Short exercise:
Please give the lines again from the line containing "collection date as typed: Aug 1926" through the line containing "state / province: Georgia", replacing "country" with "nation" and leaving all else unchanged. Return only those lines.

Dataset:
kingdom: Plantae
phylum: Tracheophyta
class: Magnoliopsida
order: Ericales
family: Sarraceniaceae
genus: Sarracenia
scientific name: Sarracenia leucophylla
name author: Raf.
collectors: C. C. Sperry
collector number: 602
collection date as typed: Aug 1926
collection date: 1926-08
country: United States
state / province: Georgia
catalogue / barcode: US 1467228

--

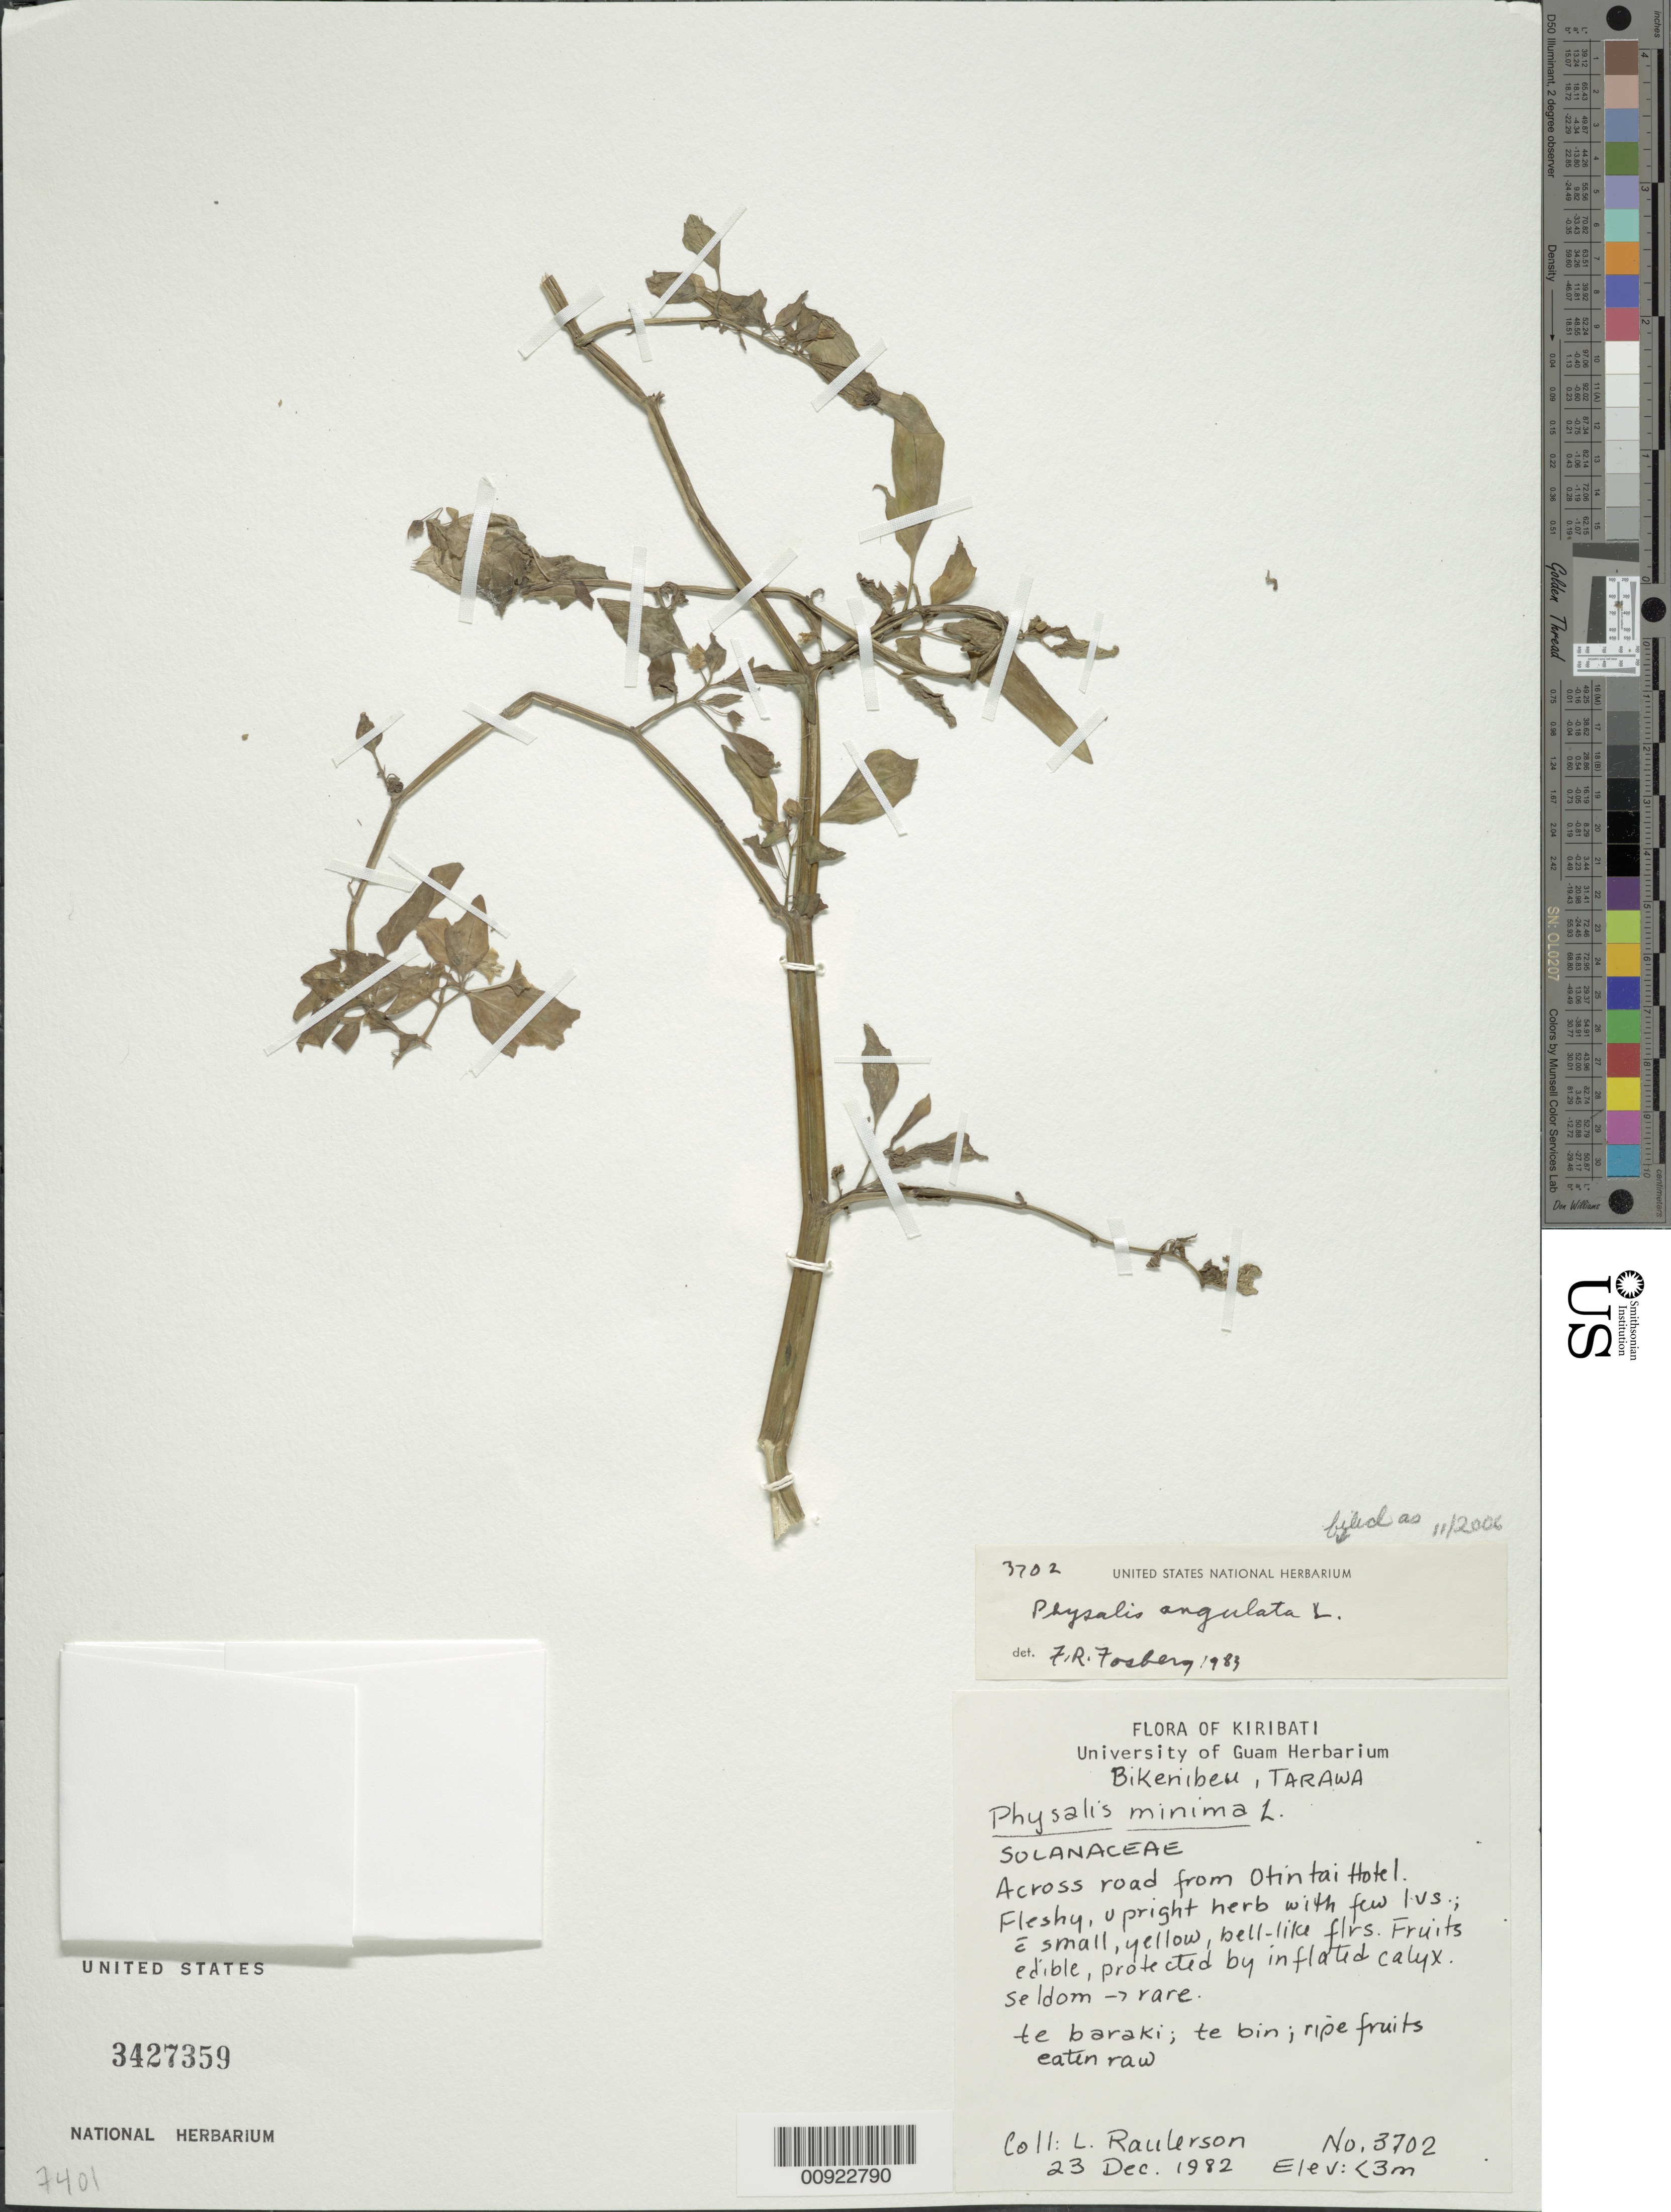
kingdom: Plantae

==

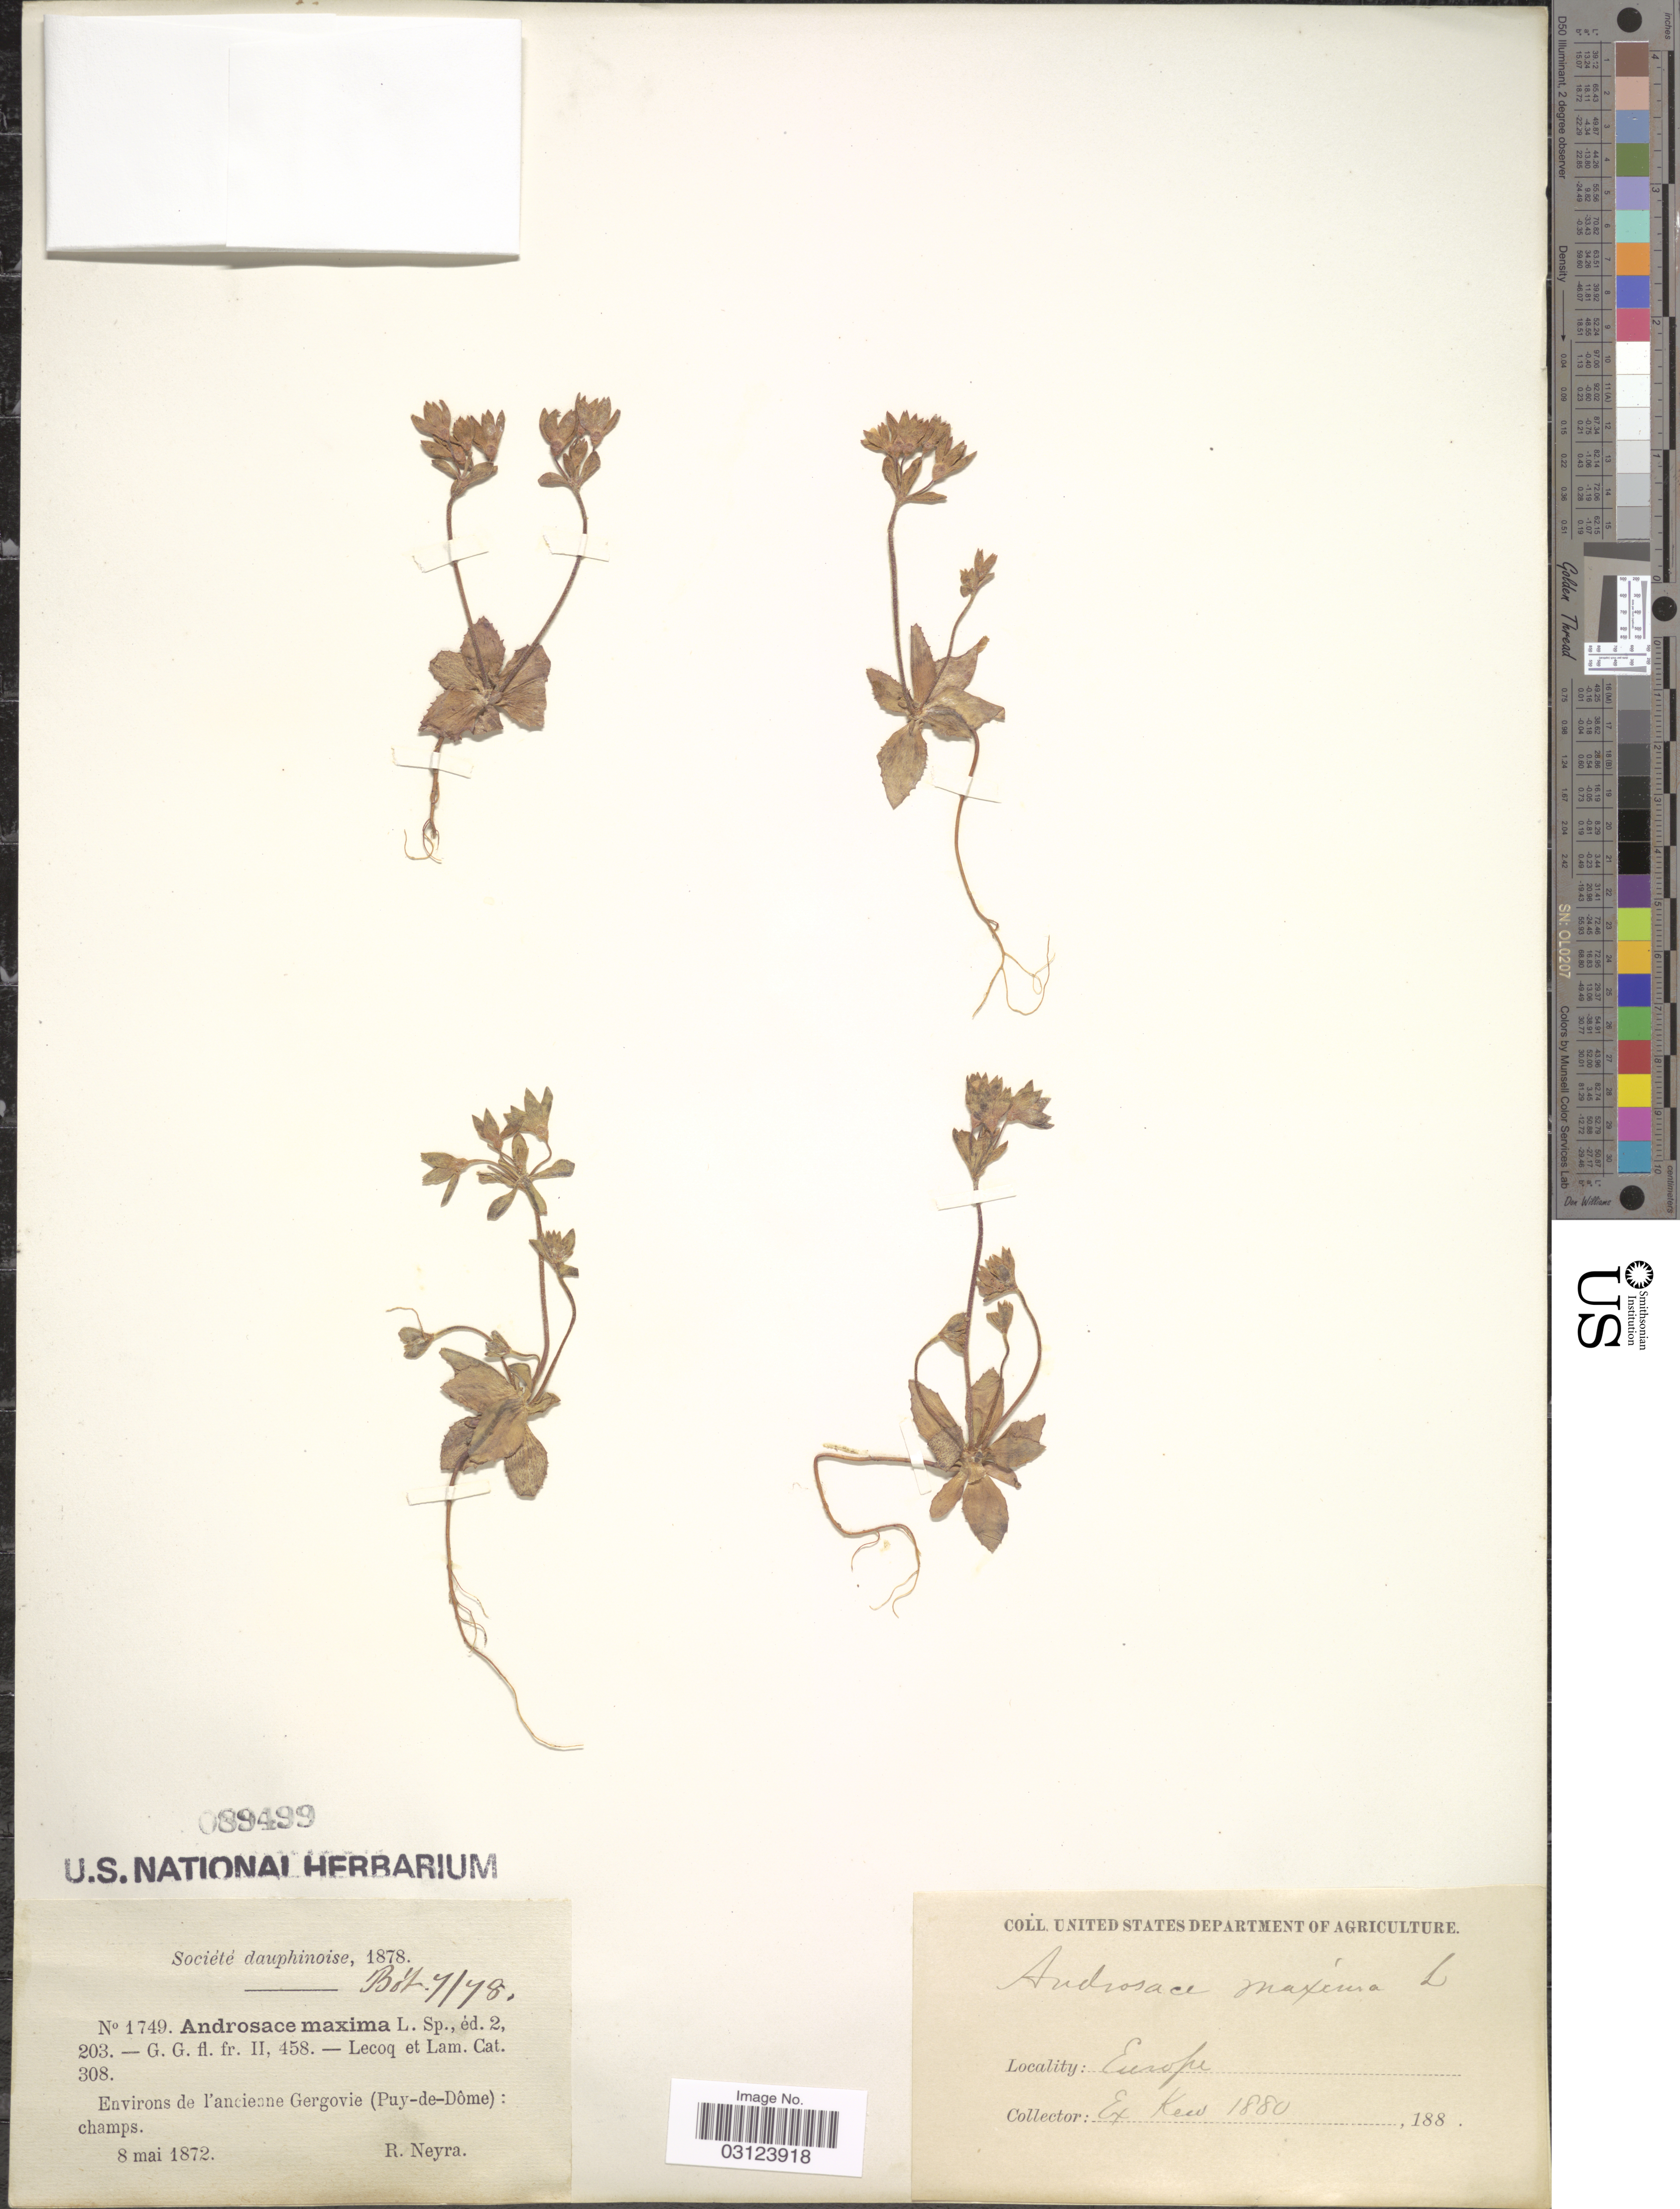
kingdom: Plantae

Task output:
collection date as typed: Aug 1926
collection date: 1926-08
nation: United States
state / province: Georgia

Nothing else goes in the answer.